▸ **What this task involves**:
Each time a line of the listing holds "Creative", copy that line.

Material for this exercise: Begin

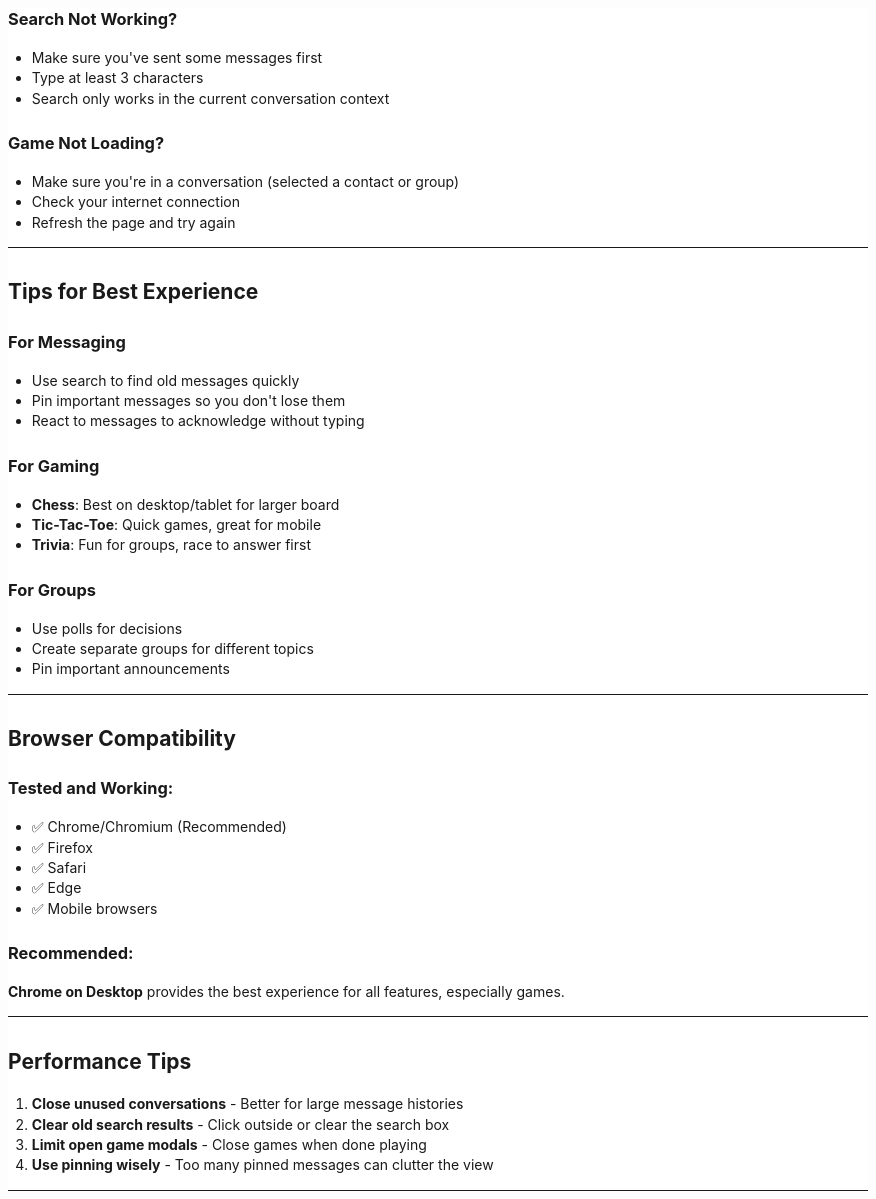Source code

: ### Search Not Working?
- Make sure you've sent some messages first
- Type at least 3 characters
- Search only works in the current conversation context

### Game Not Loading?
- Make sure you're in a conversation (selected a contact or group)
- Check your internet connection
- Refresh the page and try again

---

## Tips for Best Experience

### For Messaging
- Use search to find old messages quickly
- Pin important messages so you don't lose them
- React to messages to acknowledge without typing

### For Gaming
- **Chess**: Best on desktop/tablet for larger board
- **Tic-Tac-Toe**: Quick games, great for mobile
- **Trivia**: Fun for groups, race to answer first

### For Groups
- Use polls for decisions
- Create separate groups for different topics
- Pin important announcements

---

## Browser Compatibility

### Tested and Working:
- ✅ Chrome/Chromium (Recommended)
- ✅ Firefox
- ✅ Safari
- ✅ Edge
- ✅ Mobile browsers

### Recommended:
**Chrome on Desktop** provides the best experience for all features, especially games.

---

## Performance Tips

1. **Close unused conversations** - Better for large message histories
2. **Clear old search results** - Click outside or clear the search box
3. **Limit open game modals** - Close games when done playing
4. **Use pinning wisely** - Too many pinned messages can clutter the view

---
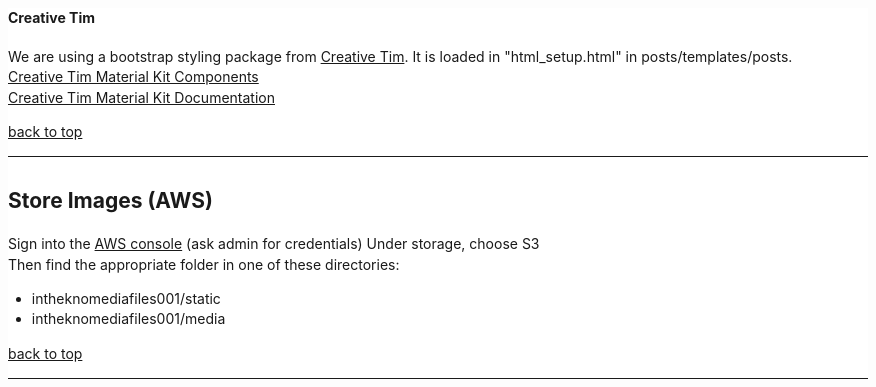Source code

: #### Creative Tim  
We are using a bootstrap styling package from [Creative Tim](https://www.creative-tim.com/). It is loaded in "html_setup.html" in posts/templates/posts.  
[Creative Tim Material Kit Components](https://demos.creative-tim.com/material-kit-pro/index.html)  
[Creative Tim Material Kit Documentation](https://demos.creative-tim.com/material-kit-pro/docs/2.0/getting-started/introduction.html)

[back to top](#top)

---




<h2 id="anchors-images">Store Images (AWS)</h2>

Sign into the [AWS console](https://aws.amazon.com/) (ask admin for credentials)
Under storage, choose S3  
Then find the appropriate folder in one of these directories:  
* intheknomediafiles001/static
* intheknomediafiles001/media

[back to top](#top)

---




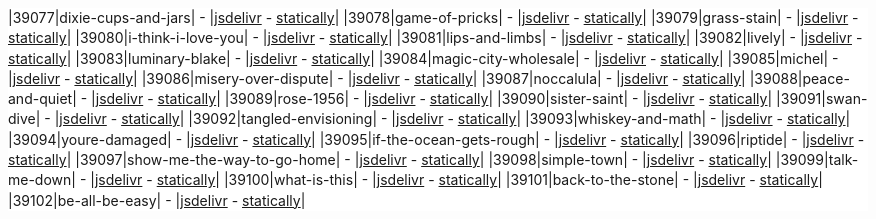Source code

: |39077|dixie-cups-and-jars| - |[jsdelivr](https://cdn.jsdelivr.net/gh/dbchord/c6-3-6/35001-40000/39001-39500/dixie-cups-and-jars.png) - [statically](https://cdn.statically.io/gh/dbchord/c6-3-6/i/35001-40000/39001-39500/dixie-cups-and-jars.png)|
|39078|game-of-pricks| - |[jsdelivr](https://cdn.jsdelivr.net/gh/dbchord/c6-3-6/35001-40000/39001-39500/game-of-pricks.png) - [statically](https://cdn.statically.io/gh/dbchord/c6-3-6/i/35001-40000/39001-39500/game-of-pricks.png)|
|39079|grass-stain| - |[jsdelivr](https://cdn.jsdelivr.net/gh/dbchord/c6-3-6/35001-40000/39001-39500/grass-stain.png) - [statically](https://cdn.statically.io/gh/dbchord/c6-3-6/i/35001-40000/39001-39500/grass-stain.png)|
|39080|i-think-i-love-you| - |[jsdelivr](https://cdn.jsdelivr.net/gh/dbchord/c6-3-6/35001-40000/39001-39500/i-think-i-love-you.png) - [statically](https://cdn.statically.io/gh/dbchord/c6-3-6/i/35001-40000/39001-39500/i-think-i-love-you.png)|
|39081|lips-and-limbs| - |[jsdelivr](https://cdn.jsdelivr.net/gh/dbchord/c6-3-6/35001-40000/39001-39500/lips-and-limbs.png) - [statically](https://cdn.statically.io/gh/dbchord/c6-3-6/i/35001-40000/39001-39500/lips-and-limbs.png)|
|39082|lively| - |[jsdelivr](https://cdn.jsdelivr.net/gh/dbchord/c6-3-6/35001-40000/39001-39500/lively.png) - [statically](https://cdn.statically.io/gh/dbchord/c6-3-6/i/35001-40000/39001-39500/lively.png)|
|39083|luminary-blake| - |[jsdelivr](https://cdn.jsdelivr.net/gh/dbchord/c6-3-6/35001-40000/39001-39500/luminary-blake.png) - [statically](https://cdn.statically.io/gh/dbchord/c6-3-6/i/35001-40000/39001-39500/luminary-blake.png)|
|39084|magic-city-wholesale| - |[jsdelivr](https://cdn.jsdelivr.net/gh/dbchord/c6-3-6/35001-40000/39001-39500/magic-city-wholesale.png) - [statically](https://cdn.statically.io/gh/dbchord/c6-3-6/i/35001-40000/39001-39500/magic-city-wholesale.png)|
|39085|michel| - |[jsdelivr](https://cdn.jsdelivr.net/gh/dbchord/c6-3-6/35001-40000/39001-39500/michel.png) - [statically](https://cdn.statically.io/gh/dbchord/c6-3-6/i/35001-40000/39001-39500/michel.png)|
|39086|misery-over-dispute| - |[jsdelivr](https://cdn.jsdelivr.net/gh/dbchord/c6-3-6/35001-40000/39001-39500/misery-over-dispute.png) - [statically](https://cdn.statically.io/gh/dbchord/c6-3-6/i/35001-40000/39001-39500/misery-over-dispute.png)|
|39087|noccalula| - |[jsdelivr](https://cdn.jsdelivr.net/gh/dbchord/c6-3-6/35001-40000/39001-39500/noccalula.png) - [statically](https://cdn.statically.io/gh/dbchord/c6-3-6/i/35001-40000/39001-39500/noccalula.png)|
|39088|peace-and-quiet| - |[jsdelivr](https://cdn.jsdelivr.net/gh/dbchord/c6-3-6/35001-40000/39001-39500/peace-and-quiet.png) - [statically](https://cdn.statically.io/gh/dbchord/c6-3-6/i/35001-40000/39001-39500/peace-and-quiet.png)|
|39089|rose-1956| - |[jsdelivr](https://cdn.jsdelivr.net/gh/dbchord/c6-3-6/35001-40000/39001-39500/rose-1956.png) - [statically](https://cdn.statically.io/gh/dbchord/c6-3-6/i/35001-40000/39001-39500/rose-1956.png)|
|39090|sister-saint| - |[jsdelivr](https://cdn.jsdelivr.net/gh/dbchord/c6-3-6/35001-40000/39001-39500/sister-saint.png) - [statically](https://cdn.statically.io/gh/dbchord/c6-3-6/i/35001-40000/39001-39500/sister-saint.png)|
|39091|swan-dive| - |[jsdelivr](https://cdn.jsdelivr.net/gh/dbchord/c6-3-6/35001-40000/39001-39500/swan-dive.png) - [statically](https://cdn.statically.io/gh/dbchord/c6-3-6/i/35001-40000/39001-39500/swan-dive.png)|
|39092|tangled-envisioning| - |[jsdelivr](https://cdn.jsdelivr.net/gh/dbchord/c6-3-6/35001-40000/39001-39500/tangled-envisioning.png) - [statically](https://cdn.statically.io/gh/dbchord/c6-3-6/i/35001-40000/39001-39500/tangled-envisioning.png)|
|39093|whiskey-and-math| - |[jsdelivr](https://cdn.jsdelivr.net/gh/dbchord/c6-3-6/35001-40000/39001-39500/whiskey-and-math.png) - [statically](https://cdn.statically.io/gh/dbchord/c6-3-6/i/35001-40000/39001-39500/whiskey-and-math.png)|
|39094|youre-damaged| - |[jsdelivr](https://cdn.jsdelivr.net/gh/dbchord/c6-3-6/35001-40000/39001-39500/youre-damaged.png) - [statically](https://cdn.statically.io/gh/dbchord/c6-3-6/i/35001-40000/39001-39500/youre-damaged.png)|
|39095|if-the-ocean-gets-rough| - |[jsdelivr](https://cdn.jsdelivr.net/gh/dbchord/c6-3-6/35001-40000/39001-39500/if-the-ocean-gets-rough.png) - [statically](https://cdn.statically.io/gh/dbchord/c6-3-6/i/35001-40000/39001-39500/if-the-ocean-gets-rough.png)|
|39096|riptide| - |[jsdelivr](https://cdn.jsdelivr.net/gh/dbchord/c6-3-6/35001-40000/39001-39500/riptide.png) - [statically](https://cdn.statically.io/gh/dbchord/c6-3-6/i/35001-40000/39001-39500/riptide.png)|
|39097|show-me-the-way-to-go-home| - |[jsdelivr](https://cdn.jsdelivr.net/gh/dbchord/c6-3-6/35001-40000/39001-39500/show-me-the-way-to-go-home.png) - [statically](https://cdn.statically.io/gh/dbchord/c6-3-6/i/35001-40000/39001-39500/show-me-the-way-to-go-home.png)|
|39098|simple-town| - |[jsdelivr](https://cdn.jsdelivr.net/gh/dbchord/c6-3-6/35001-40000/39001-39500/simple-town.png) - [statically](https://cdn.statically.io/gh/dbchord/c6-3-6/i/35001-40000/39001-39500/simple-town.png)|
|39099|talk-me-down| - |[jsdelivr](https://cdn.jsdelivr.net/gh/dbchord/c6-3-6/35001-40000/39001-39500/talk-me-down.png) - [statically](https://cdn.statically.io/gh/dbchord/c6-3-6/i/35001-40000/39001-39500/talk-me-down.png)|
|39100|what-is-this| - |[jsdelivr](https://cdn.jsdelivr.net/gh/dbchord/c6-3-6/35001-40000/39001-39500/what-is-this.png) - [statically](https://cdn.statically.io/gh/dbchord/c6-3-6/i/35001-40000/39001-39500/what-is-this.png)|
|39101|back-to-the-stone| - |[jsdelivr](https://cdn.jsdelivr.net/gh/dbchord/c6-3-6/35001-40000/39001-39500/back-to-the-stone.png) - [statically](https://cdn.statically.io/gh/dbchord/c6-3-6/i/35001-40000/39001-39500/back-to-the-stone.png)|
|39102|be-all-be-easy| - |[jsdelivr](https://cdn.jsdelivr.net/gh/dbchord/c6-3-6/35001-40000/39001-39500/be-all-be-easy.png) - [statically](https://cdn.statically.io/gh/dbchord/c6-3-6/i/35001-40000/39001-39500/be-all-be-easy.png)|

Material for this exercise: End

▸ **Solved problem**:
: #### Creative Tim  
We are using a bootstrap styling package from [Creative Tim](https://www.creative-tim.com/). It is loaded in "html_setup.html" in posts/templates/posts.  
[Creative Tim Material Kit Components](https://demos.creative-tim.com/material-kit-pro/index.html)  
[Creative Tim Material Kit Documentation](https://demos.creative-tim.com/material-kit-pro/docs/2.0/getting-started/introduction.html)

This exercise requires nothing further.